11. O que ocorreu, está claro, foi que, por ocasião das eleições de 2016, o acórdão do TRE-RS surtiu os respectivos efeitos – vale dizer, precários, pois ainda não exarada a decisão do TSE. O decisum regional tratava-se de uma decisão recorrível e, como tal, foi modificada pela instância superior.

12. Igualmente, não procede o argumento de que, após a decisão regional, teria havido a perda do objeto do mandado de segurança, sob pena de contradição: ora, no writ foi requerida a transferência permanente do domicílio eleitoral. Dessa forma, é óbvio que permaneceu hígida a pretensão recursal do Ministério Público Eleitoral de reversão da decisão perante o TSE.

◆ Tarefa 1
Diga se cada afirmação a seguir está de acordo com o texto do exercício, respondendo sim ou não e citando literalmente as palavras do texto que decidem a questão.
(a) A decisão do TRE-RS podia ser objeto de recurso.
(b) No mandado de segurança foi pedida a transferência temporária do domicílio eleitoral.
(c) O texto aceita o argumento de que houve perda do objeto do mandado de segurança após a decisão regional.
◆ Tarefa 2
Repita sem alterações a parte do texto do exercício que vai de "12. Igualmente, não" até "perante o TSE.".

◆ Registros de dados

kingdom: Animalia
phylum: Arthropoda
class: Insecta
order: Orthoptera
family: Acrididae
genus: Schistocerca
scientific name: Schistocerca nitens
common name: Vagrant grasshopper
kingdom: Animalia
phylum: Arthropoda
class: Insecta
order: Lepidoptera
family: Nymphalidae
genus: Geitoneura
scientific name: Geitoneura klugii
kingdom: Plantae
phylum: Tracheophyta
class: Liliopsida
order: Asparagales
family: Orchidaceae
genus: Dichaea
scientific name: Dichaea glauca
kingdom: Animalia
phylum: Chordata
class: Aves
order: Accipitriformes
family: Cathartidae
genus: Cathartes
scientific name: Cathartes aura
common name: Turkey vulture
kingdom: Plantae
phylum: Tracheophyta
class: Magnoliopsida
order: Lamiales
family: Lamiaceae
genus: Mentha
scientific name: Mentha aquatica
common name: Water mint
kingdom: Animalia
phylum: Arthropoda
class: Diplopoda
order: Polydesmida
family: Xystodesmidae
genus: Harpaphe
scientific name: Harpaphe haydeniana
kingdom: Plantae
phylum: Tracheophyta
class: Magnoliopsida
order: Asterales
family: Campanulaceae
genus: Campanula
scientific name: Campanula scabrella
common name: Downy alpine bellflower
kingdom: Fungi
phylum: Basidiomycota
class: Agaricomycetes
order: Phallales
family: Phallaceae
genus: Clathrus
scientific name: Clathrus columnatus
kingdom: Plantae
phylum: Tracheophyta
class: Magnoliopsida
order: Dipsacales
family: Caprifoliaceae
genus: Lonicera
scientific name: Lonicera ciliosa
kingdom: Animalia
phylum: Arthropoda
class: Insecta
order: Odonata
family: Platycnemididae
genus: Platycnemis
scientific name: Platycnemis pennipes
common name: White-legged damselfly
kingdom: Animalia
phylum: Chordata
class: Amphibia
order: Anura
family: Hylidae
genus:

◆ Solução da tarefa 1
(a) Sim: "O decisum regional tratava-se de uma decisão recorrível"
(b) Não: "no writ foi requerida a transferência permanente do domicílio eleitoral"
(c) Não: "não procede o argumento de que, após a decisão regional, teria havido a perda do objeto do mandado de segurança"

◆ Solução da tarefa 2
12. Igualmente, não procede o argumento de que, após a decisão regional, teria havido a perda do objeto do mandado de segurança, sob pena de contradição: ora, no writ foi requerida a transferência permanente do domicílio eleitoral. Dessa forma, é óbvio que permaneceu hígida a pretensão recursal do Ministério Público Eleitoral de reversão da decisão perante o TSE.